Imagine door knocking after losing a confidence vote and raising the carbon tax.

Imagine being an MP from southern Ontario and a greenhouse tomato grower walks into your office with a chart showing his carbon tax costs.

Imagine trying to tell that farmer that he “gets more back” than he pays in the carbon tax.

Picture being an MP from Halifax and telling your constituents they need to buy an electric heat pump as their sole source of winter warmth before the carbon tax slaps them again.

Nova Scotia has charming weather events such as ice fog which seeps into a house like a ghost from a Dickens novel. So, most Maritime folks still need a furnace and Trudeau’s carbon tax punishes them.

These MPs have all been hollered at by their constituents who have been wounded by the carbon tax.

No matter how much the MPs may have pleaded with Trudeau behind closed doors, he kept the carbon tax and forced his MPs to defend it.

Trudeau tied this millstone to the necks of his MPs and didn’t care how much it ground them down.

But he’s leaving now.

And these Liberal MPs have the opportunity to cut the rope and free themselves from Trudeau’s carbon tax.

The Liberal caucus is holding an emergency meeting on Parliament Hill on Wednesday, and those members of Parliament need to demand an end to carbon tax then and there.

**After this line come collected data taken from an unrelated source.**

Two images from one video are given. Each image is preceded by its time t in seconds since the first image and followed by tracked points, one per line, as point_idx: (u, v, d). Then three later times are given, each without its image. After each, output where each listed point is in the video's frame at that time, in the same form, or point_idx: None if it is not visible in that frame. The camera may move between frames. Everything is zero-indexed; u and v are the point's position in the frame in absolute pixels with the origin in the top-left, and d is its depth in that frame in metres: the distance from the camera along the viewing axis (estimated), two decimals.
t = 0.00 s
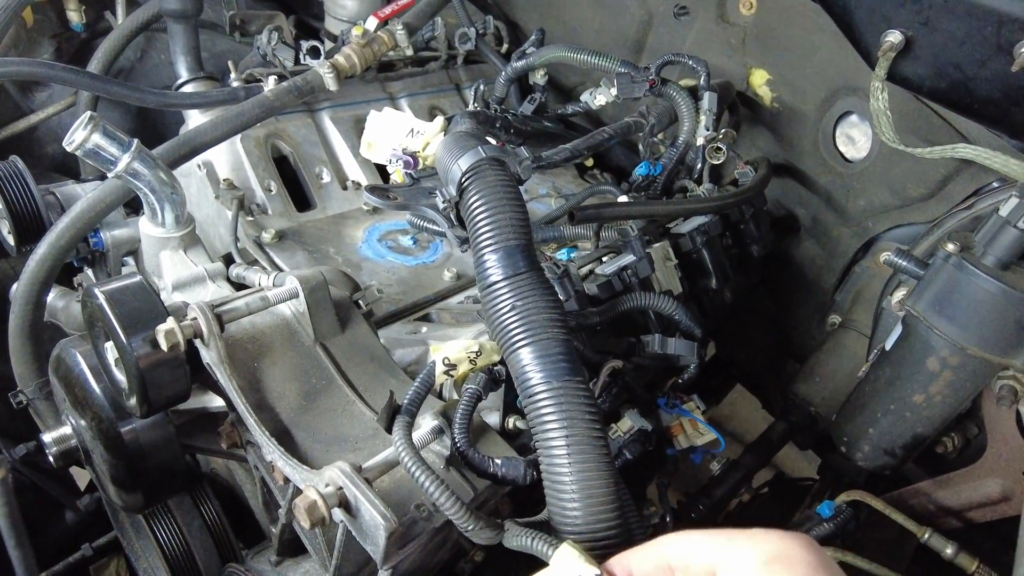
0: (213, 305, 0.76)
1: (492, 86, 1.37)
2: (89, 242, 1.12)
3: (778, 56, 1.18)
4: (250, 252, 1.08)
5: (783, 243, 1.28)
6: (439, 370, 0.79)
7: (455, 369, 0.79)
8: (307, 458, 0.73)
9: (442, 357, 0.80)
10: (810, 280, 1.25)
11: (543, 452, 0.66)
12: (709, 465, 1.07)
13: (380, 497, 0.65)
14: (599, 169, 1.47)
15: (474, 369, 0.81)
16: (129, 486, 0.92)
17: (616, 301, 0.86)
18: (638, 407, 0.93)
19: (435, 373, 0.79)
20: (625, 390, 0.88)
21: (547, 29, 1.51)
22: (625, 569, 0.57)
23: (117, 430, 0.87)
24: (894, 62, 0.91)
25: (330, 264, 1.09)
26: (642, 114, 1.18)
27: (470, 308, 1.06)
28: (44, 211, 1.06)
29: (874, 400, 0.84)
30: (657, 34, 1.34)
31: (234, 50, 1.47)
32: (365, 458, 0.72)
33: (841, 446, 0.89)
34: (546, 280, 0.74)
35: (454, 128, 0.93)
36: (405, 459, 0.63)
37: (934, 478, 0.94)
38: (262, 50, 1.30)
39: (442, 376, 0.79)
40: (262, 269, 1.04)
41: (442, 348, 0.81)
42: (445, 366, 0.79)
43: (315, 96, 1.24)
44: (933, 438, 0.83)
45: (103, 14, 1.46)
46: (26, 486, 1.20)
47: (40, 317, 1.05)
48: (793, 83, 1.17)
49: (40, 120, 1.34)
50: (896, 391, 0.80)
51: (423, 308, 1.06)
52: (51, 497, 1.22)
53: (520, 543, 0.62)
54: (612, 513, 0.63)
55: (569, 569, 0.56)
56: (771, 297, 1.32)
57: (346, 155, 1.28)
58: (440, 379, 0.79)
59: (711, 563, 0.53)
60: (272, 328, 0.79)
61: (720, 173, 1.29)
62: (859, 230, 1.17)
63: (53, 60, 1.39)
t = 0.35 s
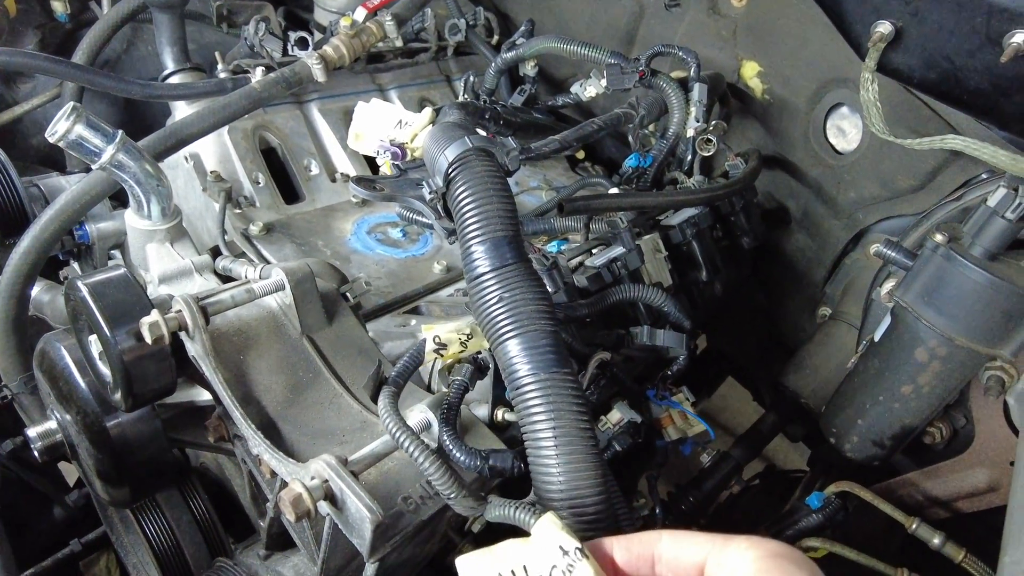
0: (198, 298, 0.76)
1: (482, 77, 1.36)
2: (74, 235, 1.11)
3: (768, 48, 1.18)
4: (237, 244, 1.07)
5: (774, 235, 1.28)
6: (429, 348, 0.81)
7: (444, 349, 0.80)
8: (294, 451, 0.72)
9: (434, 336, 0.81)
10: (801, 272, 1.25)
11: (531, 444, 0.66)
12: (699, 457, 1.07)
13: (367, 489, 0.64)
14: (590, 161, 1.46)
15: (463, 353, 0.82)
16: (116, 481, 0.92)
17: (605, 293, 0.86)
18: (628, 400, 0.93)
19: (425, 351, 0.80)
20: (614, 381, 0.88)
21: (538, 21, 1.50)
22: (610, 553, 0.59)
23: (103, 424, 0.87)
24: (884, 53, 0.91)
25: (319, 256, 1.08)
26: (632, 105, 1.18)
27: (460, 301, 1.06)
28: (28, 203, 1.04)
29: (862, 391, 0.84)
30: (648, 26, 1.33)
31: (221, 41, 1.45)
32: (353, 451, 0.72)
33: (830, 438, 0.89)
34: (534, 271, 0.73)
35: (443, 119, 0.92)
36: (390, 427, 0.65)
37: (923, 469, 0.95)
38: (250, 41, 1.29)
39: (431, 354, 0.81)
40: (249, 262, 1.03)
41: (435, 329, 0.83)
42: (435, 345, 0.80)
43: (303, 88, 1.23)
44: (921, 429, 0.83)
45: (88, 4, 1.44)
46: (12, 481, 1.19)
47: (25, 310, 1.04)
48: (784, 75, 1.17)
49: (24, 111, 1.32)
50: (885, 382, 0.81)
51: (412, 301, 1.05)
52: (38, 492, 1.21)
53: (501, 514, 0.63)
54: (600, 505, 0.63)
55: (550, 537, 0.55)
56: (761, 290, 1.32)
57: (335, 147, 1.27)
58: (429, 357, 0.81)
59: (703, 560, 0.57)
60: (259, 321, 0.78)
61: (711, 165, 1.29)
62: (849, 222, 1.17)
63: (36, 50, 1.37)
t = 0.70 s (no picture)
0: (190, 292, 0.75)
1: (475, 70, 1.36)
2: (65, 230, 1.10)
3: (760, 42, 1.18)
4: (230, 239, 1.07)
5: (767, 229, 1.29)
6: (424, 340, 0.80)
7: (440, 341, 0.80)
8: (289, 445, 0.72)
9: (429, 328, 0.81)
10: (793, 265, 1.26)
11: (525, 437, 0.66)
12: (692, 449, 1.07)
13: (362, 483, 0.64)
14: (583, 155, 1.46)
15: (457, 346, 0.81)
16: (109, 476, 0.91)
17: (598, 287, 0.86)
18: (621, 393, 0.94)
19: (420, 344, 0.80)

Why should they force Canadians to keep muttering profanities when they fill up their cars or pay the carbon tax charges on their heating bills?

Why should Liberal MPs face day after day of berating phone calls from constituents who don’t buy PMO talking points about the carbon tax?

The least they can do is spare Canadians the cost of the carbon tax right now and try to do the right thing in the end.

On Wednesday, Liberal MPs have to demand an end to the carbon tax.